For most businesses, fuel spend often accounts for the largest portion of their fleet’s operating costs and in 2018, volatility reigned supreme at the pump. Through much of the year, gasoline and diesel fuel prices steadily increased and many fleets saw this gradual climb push their overall operating costs significantly higher. While fuel price volatility has stabilized in recent weeks, there’s still an opportunity to explore strategies to better control this top driver of operating costs.
In part two of Automotive Fleet’s annual operating cost survey, ARI’s Andy Hall offered his perspective on how rising fuel costs throughout 2018 impacted fleet operators. Hall also provides several strategies for organizations to consider as they look to reduce their overall fuel spend. In the article, Hall stresses the importance of a comprehensive, well-communicated fuel management policy and also highlights the role telematics can play in helping to reduce fuel consumption.

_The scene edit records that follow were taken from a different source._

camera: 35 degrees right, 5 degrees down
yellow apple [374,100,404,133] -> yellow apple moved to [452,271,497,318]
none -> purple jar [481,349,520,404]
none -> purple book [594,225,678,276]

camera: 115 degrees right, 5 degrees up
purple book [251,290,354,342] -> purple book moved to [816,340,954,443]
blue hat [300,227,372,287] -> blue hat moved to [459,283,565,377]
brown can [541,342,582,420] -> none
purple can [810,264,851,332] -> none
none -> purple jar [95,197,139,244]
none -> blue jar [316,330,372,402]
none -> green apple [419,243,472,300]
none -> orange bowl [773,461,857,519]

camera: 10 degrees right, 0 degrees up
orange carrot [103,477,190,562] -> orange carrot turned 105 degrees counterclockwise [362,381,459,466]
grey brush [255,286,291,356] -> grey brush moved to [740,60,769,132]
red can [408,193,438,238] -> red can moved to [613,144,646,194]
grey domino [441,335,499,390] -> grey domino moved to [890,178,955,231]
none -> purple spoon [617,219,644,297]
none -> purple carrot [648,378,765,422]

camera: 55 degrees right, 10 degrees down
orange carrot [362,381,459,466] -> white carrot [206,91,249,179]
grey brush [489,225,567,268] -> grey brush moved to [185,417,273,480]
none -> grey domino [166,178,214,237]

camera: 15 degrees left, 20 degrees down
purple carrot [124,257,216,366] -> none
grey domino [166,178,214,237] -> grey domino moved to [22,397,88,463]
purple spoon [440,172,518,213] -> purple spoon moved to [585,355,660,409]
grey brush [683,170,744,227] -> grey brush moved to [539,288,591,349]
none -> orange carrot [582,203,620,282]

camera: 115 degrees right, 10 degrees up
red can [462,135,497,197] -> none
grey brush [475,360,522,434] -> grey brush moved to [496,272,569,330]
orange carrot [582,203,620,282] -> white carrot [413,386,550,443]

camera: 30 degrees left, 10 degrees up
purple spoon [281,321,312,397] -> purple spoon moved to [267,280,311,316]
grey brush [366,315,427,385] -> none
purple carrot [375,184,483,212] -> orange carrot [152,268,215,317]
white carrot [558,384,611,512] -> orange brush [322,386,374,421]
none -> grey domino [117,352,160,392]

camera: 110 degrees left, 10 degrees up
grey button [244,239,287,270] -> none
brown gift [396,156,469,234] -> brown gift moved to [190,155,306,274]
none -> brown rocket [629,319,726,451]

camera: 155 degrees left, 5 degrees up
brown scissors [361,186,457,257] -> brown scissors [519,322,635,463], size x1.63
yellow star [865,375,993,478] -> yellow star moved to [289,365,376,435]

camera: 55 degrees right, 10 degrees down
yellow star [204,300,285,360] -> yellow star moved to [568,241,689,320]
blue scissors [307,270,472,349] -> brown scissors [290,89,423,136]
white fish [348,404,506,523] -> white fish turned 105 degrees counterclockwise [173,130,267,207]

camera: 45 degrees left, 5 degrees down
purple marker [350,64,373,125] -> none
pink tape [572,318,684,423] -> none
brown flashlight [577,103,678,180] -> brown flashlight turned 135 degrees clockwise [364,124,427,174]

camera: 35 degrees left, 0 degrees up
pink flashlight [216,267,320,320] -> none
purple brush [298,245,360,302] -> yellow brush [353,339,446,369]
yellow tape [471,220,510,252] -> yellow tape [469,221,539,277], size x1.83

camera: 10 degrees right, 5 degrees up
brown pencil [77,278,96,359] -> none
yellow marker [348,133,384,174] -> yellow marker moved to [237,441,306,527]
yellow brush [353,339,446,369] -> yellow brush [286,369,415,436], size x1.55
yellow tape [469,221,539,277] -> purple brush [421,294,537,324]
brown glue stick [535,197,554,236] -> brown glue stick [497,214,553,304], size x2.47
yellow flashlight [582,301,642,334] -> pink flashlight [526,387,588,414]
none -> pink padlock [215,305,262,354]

“The real-time optics telematics delivers can transform performance and benefit most organizations across virtually all areas of fleet. Specific to fuel costs, telematics can help fleet operators monitor driver behavior to ensure they adhere to eco-friendly driving habits, measure vehicle idling in an effort to combat excessive idling and the associated fuel consumption, and provide dynamic routing to optimize productivity and fuel efficiency,” said Hall.